The industry thinks the project cost could be lowered if suppliers are charged at 5% even as the erection of inverters and panels and the labour work invite a rate of 18%.
Aiming to provide regular power to farmers through agricultural feeders, the Maharashtra government has issued a tender inviting bids for 2 MW-10 MW capacity solar projects totalling 1,000 MW under the Mukhyamantri Saur Krushi Vahini Yojana . Although termed a good initiative that would boost agricultural output, the decision to fix ceiling tariff at Rs 3.30/unit under the scheme has seen questions being raised about its viability. May 22nd is the last date for submission of technical and financial bids which would be opened the next day. The Maharashtra State Electricity Distribution Corporation Ltd (MSEDCL) is the nodal agency for the project. The ground-mounted solar projects would be set up in 218 talukas of 20 districts, with MSEDCL signing power purchase agreements (PPAs) with the winning bidders for a period of 25 years.
Feeder separation allows supply of electricity to agricultural and non-agricultural consumers through dedicated feeders. States like Gujarat and Andhra Pradesh have already separated agri feeders from non-agri feeders. The Maharashtra government’s solar agri feeder scheme would allow the power produced to be supplied to the grid and used locally for agricultural purposes. This would reduce distribution losses as well. Prashant Khankhoje, director, Global Energy Pvt Ltd, an energy portfolio management firm, says while a lot of small developers with barren land in rural areas are interested in bidding, they face the issue of finding investors to fund the projects. On average, a MW of solar power would require 4 acres of land at a cost of Rs 1.5-2 lakh an acre. As the cost of setting up a MW of solar power is Rs 4-4.5 crore, a developer for a 2-MW project would need at least Rs 9 crore. Interest in the project has been evinced from places like Beed, Solapur, Akola, and Jalgaon, besides others with barren land that can be used for setting up ground- mounted solar projects.
“The viability of the project will depend on the total project cost and the finance cost. Given the current cost of project and the ceiling tariff fixed by MSEDCL at Rs 3.30 per unit, investors and developers will have to think twice before investing. Given the longer break-even period of 8-9 years, a change in terms is needed to make the projects viable. We expect bids for at least a few hundred MWs to come up in this round of bidding; 1,000 MW requires at least Rs 4,000 crore, which would be difficult to raise,” Khankhoje holds. One reason for the high project cost is the GST on EPC, which has been hiked to 18% under composite works contract from 5% charged earlier. The industry thinks the project cost could be lowered if suppliers are charged at 5% even as the erection of inverters and panels and the labour work invite a rate of 18%.

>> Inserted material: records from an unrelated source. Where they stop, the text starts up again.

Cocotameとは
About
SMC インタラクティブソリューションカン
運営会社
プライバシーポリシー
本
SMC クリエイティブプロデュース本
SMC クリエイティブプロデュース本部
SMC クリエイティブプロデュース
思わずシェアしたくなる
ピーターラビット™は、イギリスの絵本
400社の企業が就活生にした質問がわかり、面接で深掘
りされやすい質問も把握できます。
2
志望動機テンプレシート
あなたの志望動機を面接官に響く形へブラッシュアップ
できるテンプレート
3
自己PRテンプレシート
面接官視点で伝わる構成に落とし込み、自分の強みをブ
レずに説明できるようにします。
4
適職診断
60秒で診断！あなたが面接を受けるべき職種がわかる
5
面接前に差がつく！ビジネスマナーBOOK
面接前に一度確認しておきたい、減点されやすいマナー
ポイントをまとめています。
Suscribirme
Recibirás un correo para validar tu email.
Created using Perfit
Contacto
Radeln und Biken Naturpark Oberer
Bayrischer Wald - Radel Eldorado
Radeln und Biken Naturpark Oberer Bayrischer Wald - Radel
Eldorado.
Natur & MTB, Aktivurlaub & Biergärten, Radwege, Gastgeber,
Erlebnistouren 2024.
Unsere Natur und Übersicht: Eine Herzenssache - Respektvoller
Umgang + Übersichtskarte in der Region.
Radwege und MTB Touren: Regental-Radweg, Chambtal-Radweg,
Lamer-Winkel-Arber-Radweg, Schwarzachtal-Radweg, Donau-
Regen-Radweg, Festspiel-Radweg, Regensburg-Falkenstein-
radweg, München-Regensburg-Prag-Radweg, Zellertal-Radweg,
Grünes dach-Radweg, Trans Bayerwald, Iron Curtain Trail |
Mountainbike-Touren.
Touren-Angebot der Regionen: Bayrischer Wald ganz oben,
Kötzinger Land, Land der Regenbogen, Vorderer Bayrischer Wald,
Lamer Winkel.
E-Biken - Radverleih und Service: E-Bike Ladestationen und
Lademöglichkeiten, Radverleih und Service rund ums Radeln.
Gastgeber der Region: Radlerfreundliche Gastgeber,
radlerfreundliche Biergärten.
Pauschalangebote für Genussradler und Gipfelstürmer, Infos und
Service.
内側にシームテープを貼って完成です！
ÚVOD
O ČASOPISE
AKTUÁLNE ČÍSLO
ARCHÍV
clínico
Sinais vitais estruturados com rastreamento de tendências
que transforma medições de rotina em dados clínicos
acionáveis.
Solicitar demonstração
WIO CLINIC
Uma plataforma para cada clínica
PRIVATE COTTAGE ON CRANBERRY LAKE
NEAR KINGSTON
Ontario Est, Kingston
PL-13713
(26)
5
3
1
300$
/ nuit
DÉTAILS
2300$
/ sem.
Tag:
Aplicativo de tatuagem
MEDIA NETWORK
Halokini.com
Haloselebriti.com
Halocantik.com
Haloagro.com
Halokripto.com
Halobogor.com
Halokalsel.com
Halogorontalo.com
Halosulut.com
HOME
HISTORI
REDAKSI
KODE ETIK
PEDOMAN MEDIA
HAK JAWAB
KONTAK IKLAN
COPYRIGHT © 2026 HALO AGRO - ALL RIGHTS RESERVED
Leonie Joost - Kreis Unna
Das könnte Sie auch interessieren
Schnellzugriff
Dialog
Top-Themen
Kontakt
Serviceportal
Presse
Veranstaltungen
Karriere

Developers also want the MSEDCL to take care of project and grid connectivity approval, besides the metering arrangement. A Mumbai-based analyst says the ceiling tariff of Rs 3.3/unit seems unviable for investors as the return on investment will not be more than 10%. While the projects’ break-even period is 8-9 years, depreciation, maintenance and repair work would start from the fifth year itself, he points out.